What is needed: Please filter the entries and return only the lines that include "differentiation".

• • • • •

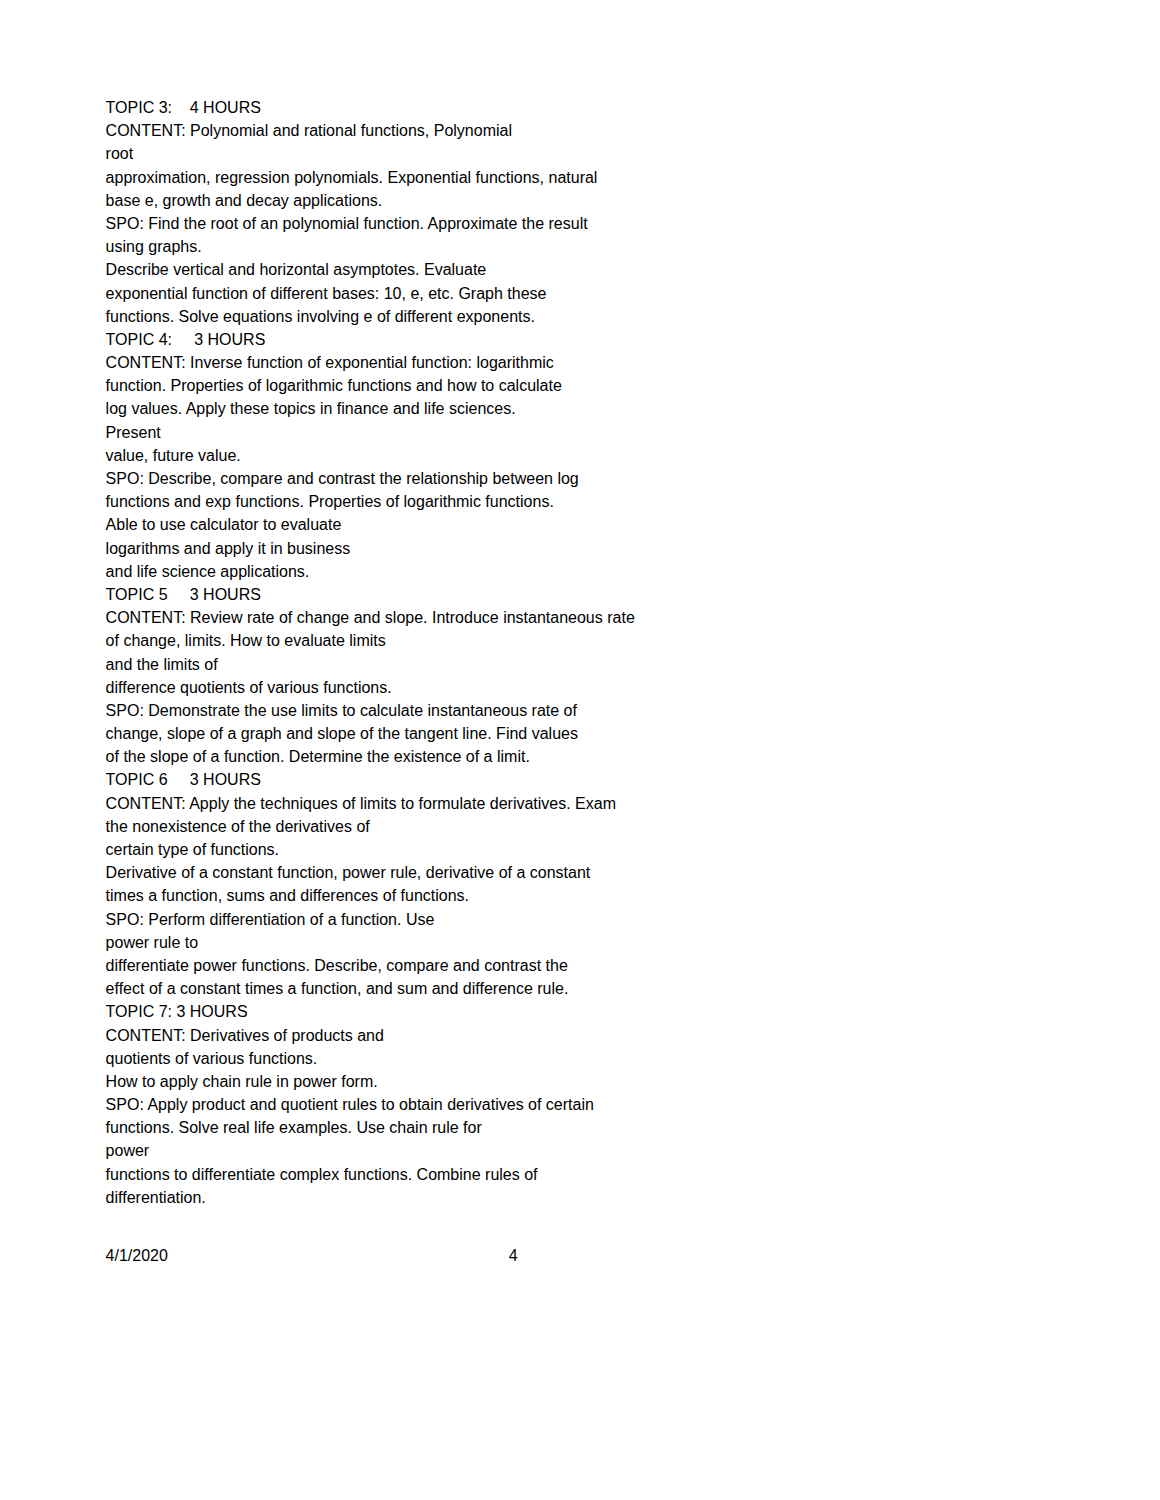TOPIC 3: 4 HOURS
CONTENT: Polynomial and rational functions, Polynomial
root
approximation, regression polynomials. Exponential functions, natural
base e, growth and decay applications.
SPO: Find the root of an polynomial function. Approximate the result
using graphs.
Describe vertical and horizontal asymptotes. Evaluate
exponential function of different bases: 10, e, etc. Graph these
functions. Solve equations involving e of different exponents.
TOPIC 4: 3 HOURS
CONTENT: Inverse function of exponential function: logarithmic
function. Properties of logarithmic functions and how to calculate
log values. Apply these topics in finance and life sciences.
Present
value, future value.
SPO: Describe, compare and contrast the relationship between log
functions and exp functions. Properties of logarithmic functions.
Able to use calculator to evaluate
logarithms and apply it in business
and life science applications.
TOPIC 5 3 HOURS
CONTENT: Review rate of change and slope. Introduce instantaneous rate
of change, limits. How to evaluate limits
and the limits of
difference quotients of various functions.
SPO: Demonstrate the use limits to calculate instantaneous rate of
change, slope of a graph and slope of the tangent line. Find values
of the slope of a function. Determine the existence of a limit.
TOPIC 6 3 HOURS
CONTENT: Apply the techniques of limits to formulate derivatives. Exam
the nonexistence of the derivatives of
certain type of functions.
Derivative of a constant function, power rule, derivative of a constant
times a function, sums and differences of functions.
SPO: Perform differentiation of a function. Use
power rule to
differentiate power functions. Describe, compare and contrast the
effect of a constant times a function, and sum and difference rule.
TOPIC 7: 3 HOURS
CONTENT: Derivatives of products and
quotients of various functions.
How to apply chain rule in power form.
SPO: Apply product and quotient rules to obtain derivatives of certain
functions. Solve real life examples. Use chain rule for
power
functions to differentiate complex functions. Combine rules of
differentiation.
4/1/2020 4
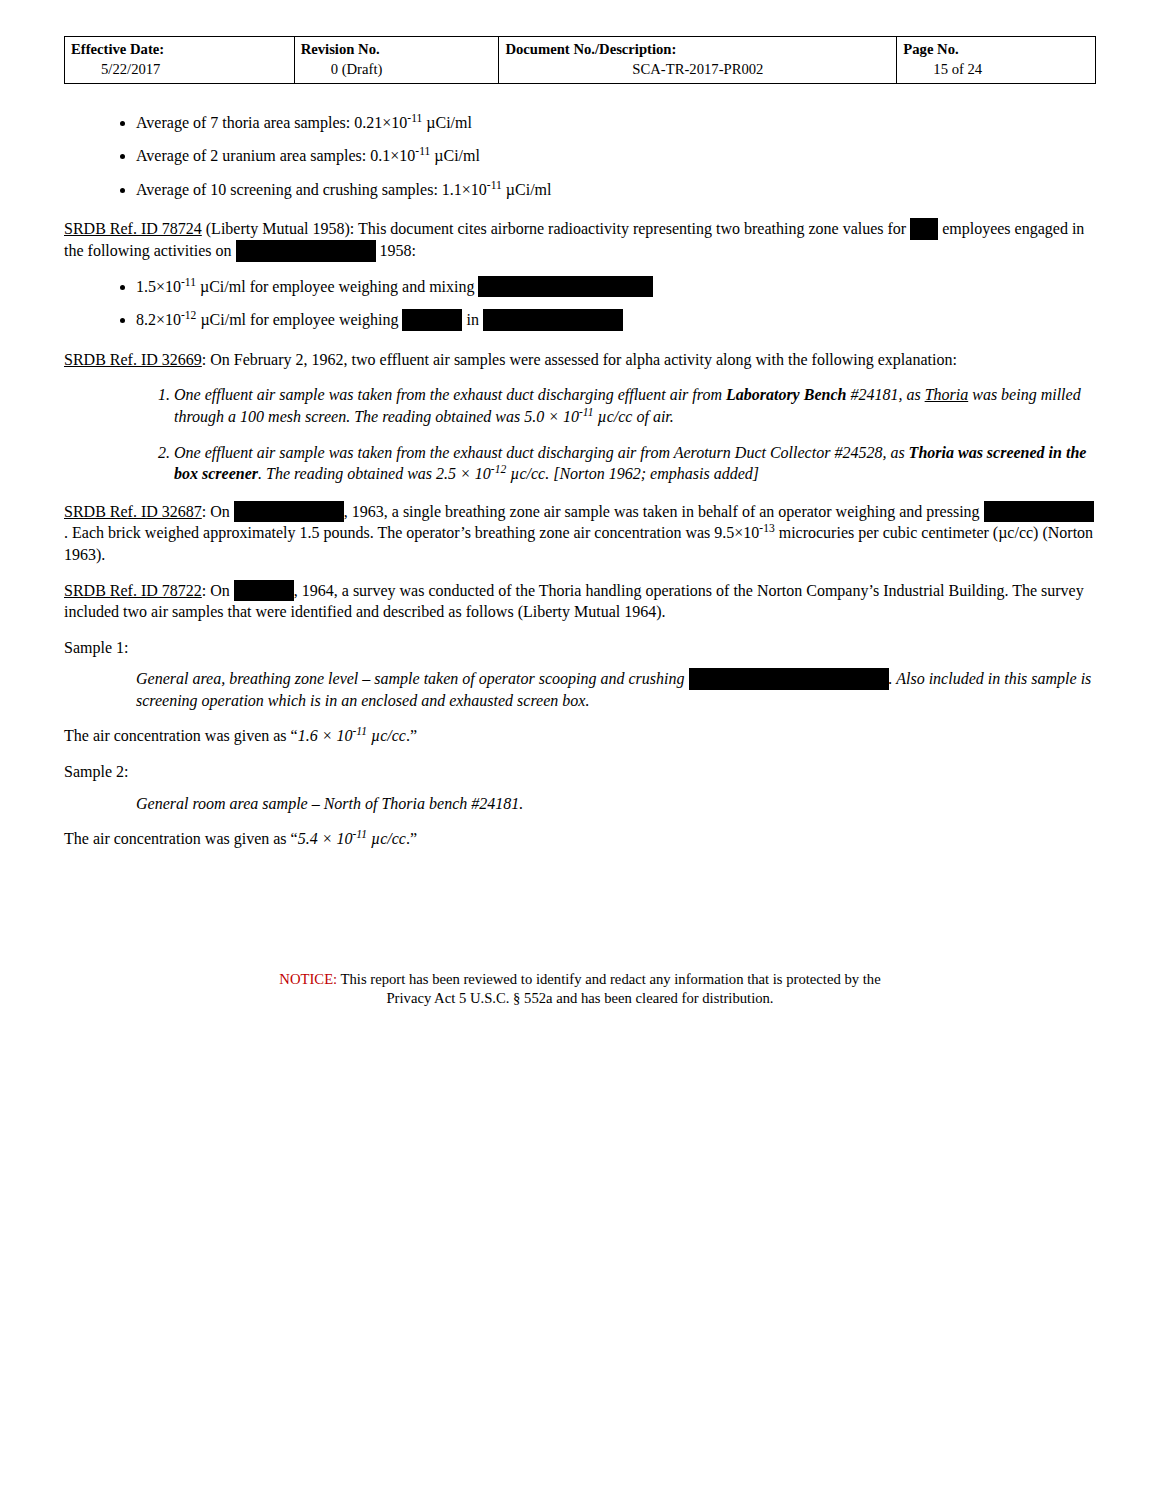| Effective Date: 5/22/2017 | Revision No. 0 (Draft) | Document No./Description: SCA-TR-2017-PR002 | Page No. 15 of 24 |
Average of 7 thoria area samples: 0.21×10-11 µCi/ml
Average of 2 uranium area samples: 0.1×10-11 µCi/ml
Average of 10 screening and crushing samples: 1.1×10-11 µCi/ml
SRDB Ref. ID 78724 (Liberty Mutual 1958): This document cites airborne radioactivity representing two breathing zone values for employees engaged in the following activities on 1958:
1.5×10-11 µCi/ml for employee weighing and mixing
8.2×10-12 µCi/ml for employee weighing in
SRDB Ref. ID 32669: On February 2, 1962, two effluent air samples were assessed for alpha activity along with the following explanation:
One effluent air sample was taken from the exhaust duct discharging effluent air from Laboratory Bench #24181, as Thoria was being milled through a 100 mesh screen. The reading obtained was 5.0 × 10-11 µc/cc of air.
One effluent air sample was taken from the exhaust duct discharging air from Aeroturn Duct Collector #24528, as Thoria was screened in the box screener. The reading obtained was 2.5 × 10-12 µc/cc. [Norton 1962; emphasis added]
SRDB Ref. ID 32687: On , 1963, a single breathing zone air sample was taken in behalf of an operator weighing and pressing . Each brick weighed approximately 1.5 pounds. The operator’s breathing zone air concentration was 9.5×10-13 microcuries per cubic centimeter (µc/cc) (Norton 1963).
SRDB Ref. ID 78722: On , 1964, a survey was conducted of the Thoria handling operations of the Norton Company’s Industrial Building. The survey included two air samples that were identified and described as follows (Liberty Mutual 1964).
Sample 1:
General area, breathing zone level – sample taken of operator scooping and crushing . Also included in this sample is screening operation which is in an enclosed and exhausted screen box.
The air concentration was given as “1.6 × 10-11 µc/cc.”
Sample 2:
General room area sample – North of Thoria bench #24181.
The air concentration was given as “5.4 × 10-11 µc/cc.”
NOTICE: This report has been reviewed to identify and redact any information that is protected by the
Privacy Act 5 U.S.C. § 552a and has been cleared for distribution.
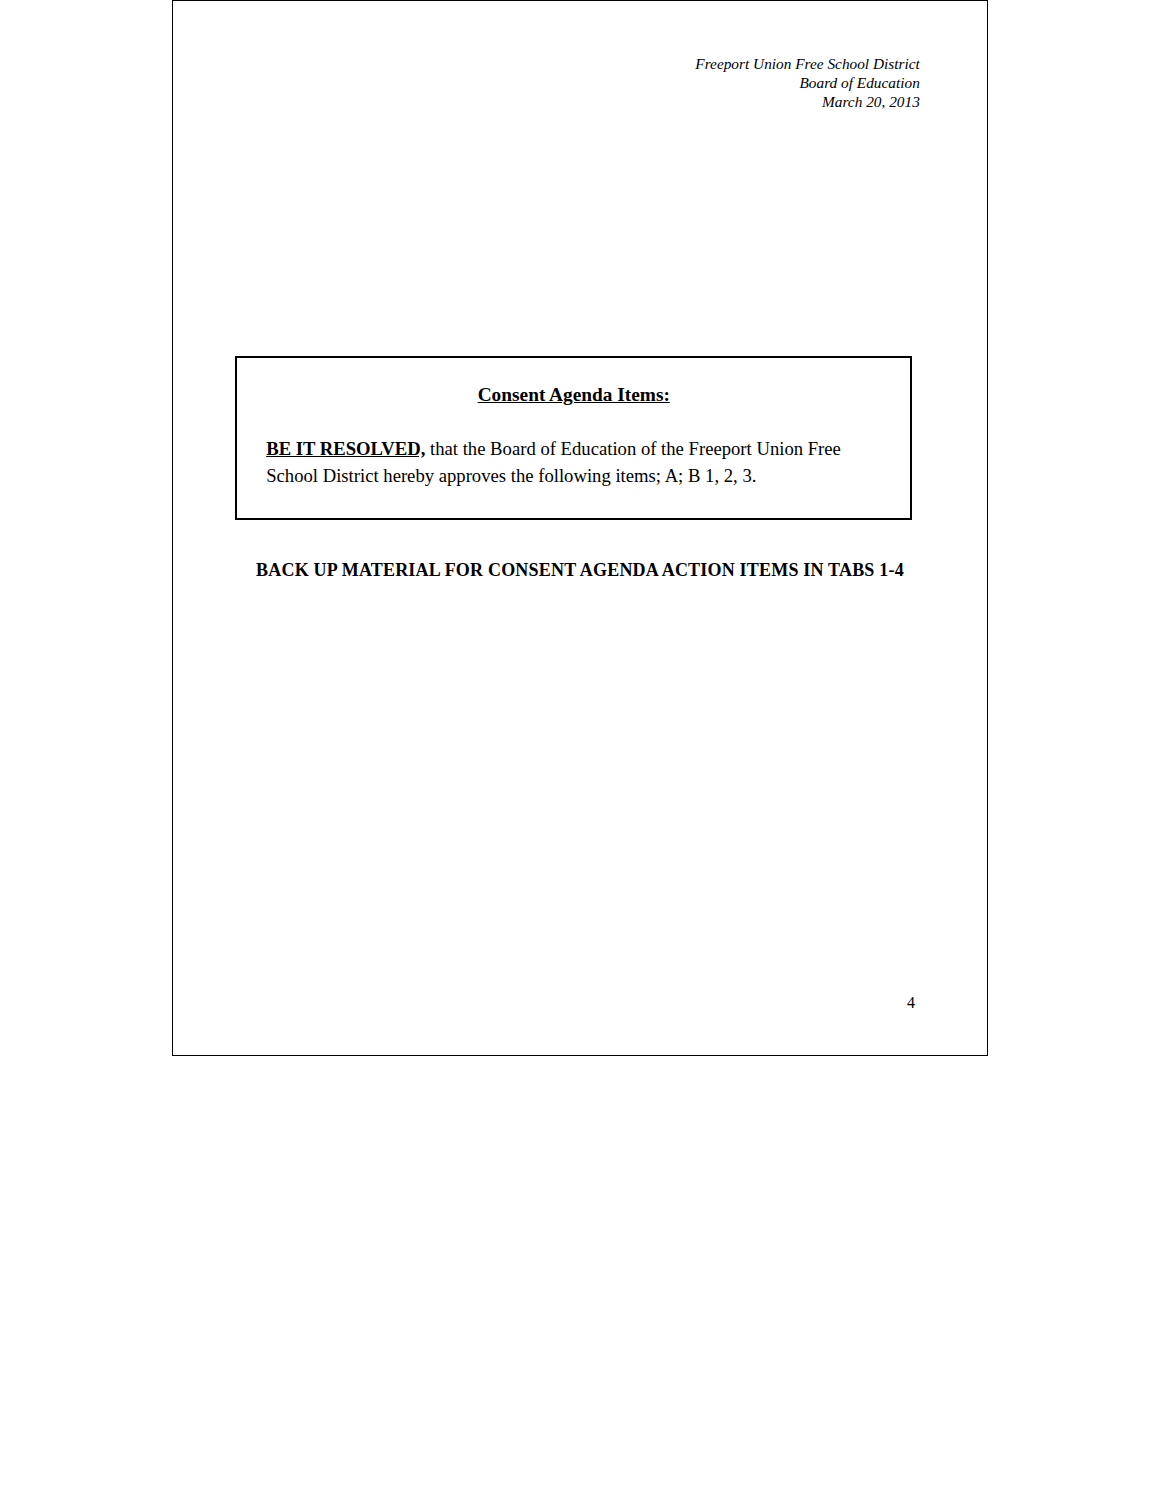Freeport Union Free School District
Board of Education
March 20, 2013
Consent Agenda Items:
BE IT RESOLVED, that the Board of Education of the Freeport Union Free School District hereby approves the following items; A; B 1, 2, 3.
BACK UP MATERIAL FOR CONSENT AGENDA ACTION ITEMS IN TABS 1-4
4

• • • • •

Task answer:
SPO: Perform differentiation of a function. Use
differentiation.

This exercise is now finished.